Ils sont 79 jeunes à attendre la fin du confinement au FJT Les Oiseaux à Besançon

Dylan Vivares fait partie de ces 79 jeunes "assignés à résidence" au FJT.

Sur les 130 logements loués au Foyer des jeunes travailleurs "Les Oiseaux", rue des Cras à Besançon, 79 sont encore occupés par des jeunes restés en confinement et qui composent avec les contraintes.

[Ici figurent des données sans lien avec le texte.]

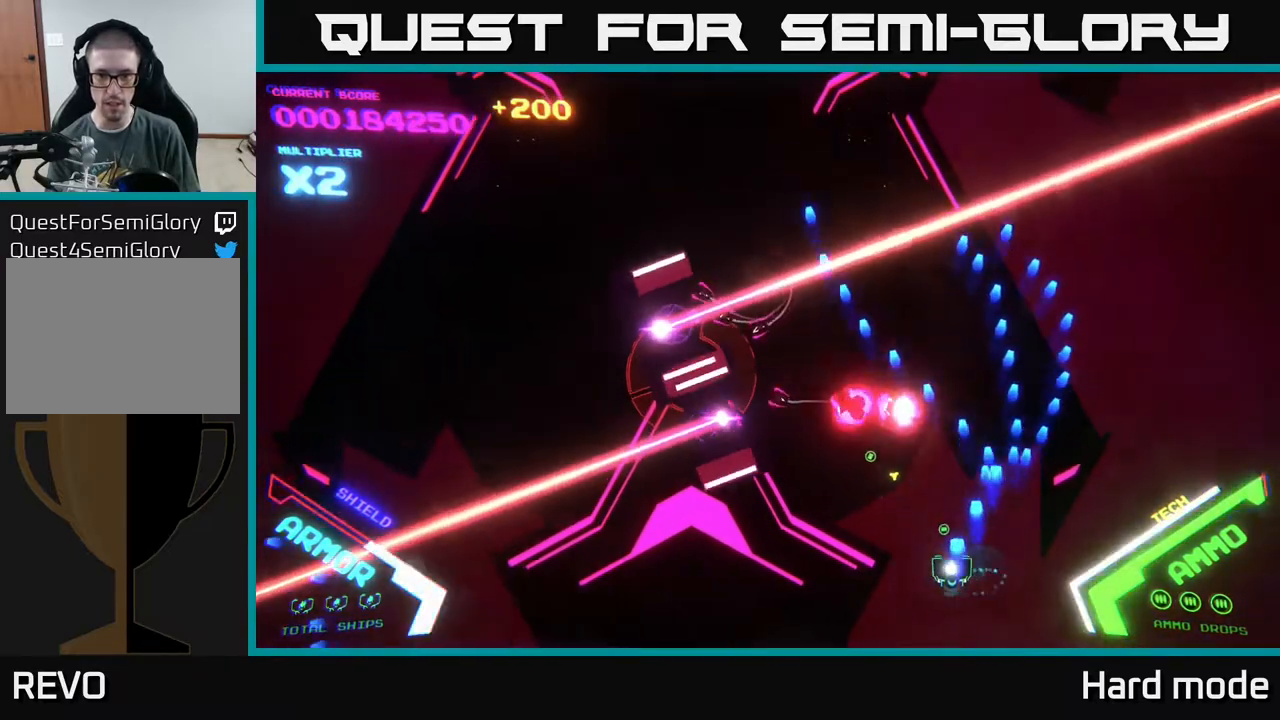
{"buttons": ["A"], "left_stick": "left", "events": [[67, "left_stick", "down-left"], [433, "left_stick", "left"]]}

Dylan, 22 ans, est apprenti. Il travaille en alternance, 15 jours à l'école et 15 jours dans l'usine bisontine d'outils portatifs où il apprend son futur métier. Mais depuis le 17 mars, plus d'école, et ce Martiniquais a préféré rester à Besançon plutôt que de repartir dans son île natale. "Les accès aux aéroports qui organisaient des départs pour les DOM-TOM étaient un peu compliqués depuis Besançon et là-bas ou ici, c'est le confinement de toute façon..." note-t-il avec philosophie. Rester à Besançon lui permet de poursuivre son contrat auprès de son employeur, même si en ce moment, il est malade, sujet aux allergies. Alors ses journées, il les passe au FJT, entre sa petite chambre et les espaces communs.
Comme lui, près de 80 autres jeunes venus de tous horizons n'ont qu'une adresse actuellement : le 48, rue des Cras à Besançon. Les 50 autres avaient regagné leur foyer familial au moment du confinement.
Chacun dans sa chambre, de la plus exiguë (12 m2) au studio plus spacieux (22 m2), ces confinés du FJT organisent leur vie quotidienne depuis trois semaines dans un foyer quasiment à l'arrêt, mais pas sans vie. "Le FJT a toujours été une structure ouverte sur l'extérieur avec un restaurant accessible à tous, une programmation culturelle également ouverte à tout public, des salles que nous louons aux structures de l'extérieur. Tout cela est désormais fermé" note Emmanuel Vantard, le directeur des Oiseaux.
Mais la vie continue, à un autre rythme. Sur les 26 salariés de la structure, une grande majorité est en chômage partiel. "Une dizaine travaille encore, partiellement. En cuisine, d'habitude, ils sont dix. Depuis trois semaines, ils ne sont plus de deux à préparer les repas du matin et du midi et un seul pour servir les repas du soir" ajoute le directeur.
S'il a mis un peu de temps à faire comprendre à tous les jeunes la nécessité de respecter la distanciation sociale, un nouveau rythme de vie s'est peu à peu installé dans les lieux. Le FJT a la chance de disposer d'une grande terrasse où les jeunes peuvent sortir fumer une cigarette ou se dégourdir les jambes. La salle informatique a été réaménagée de telle sorte que les distances soient respectées et les espaces collectifs, salles de jeu notamment, ont elles aussi été adaptées aux règles sanitaires.
En cette période de plus grande solitude, la direction du FJT a mis un point d'honneur à "mettre l'accent sur l'accompagnement individualisé de nos résidents, notamment pour les aider dans toutes leurs démarches administratives. En cette période, on essaie au maximum de garder le lien avec nos jeunes" note Emmanuel Vantard.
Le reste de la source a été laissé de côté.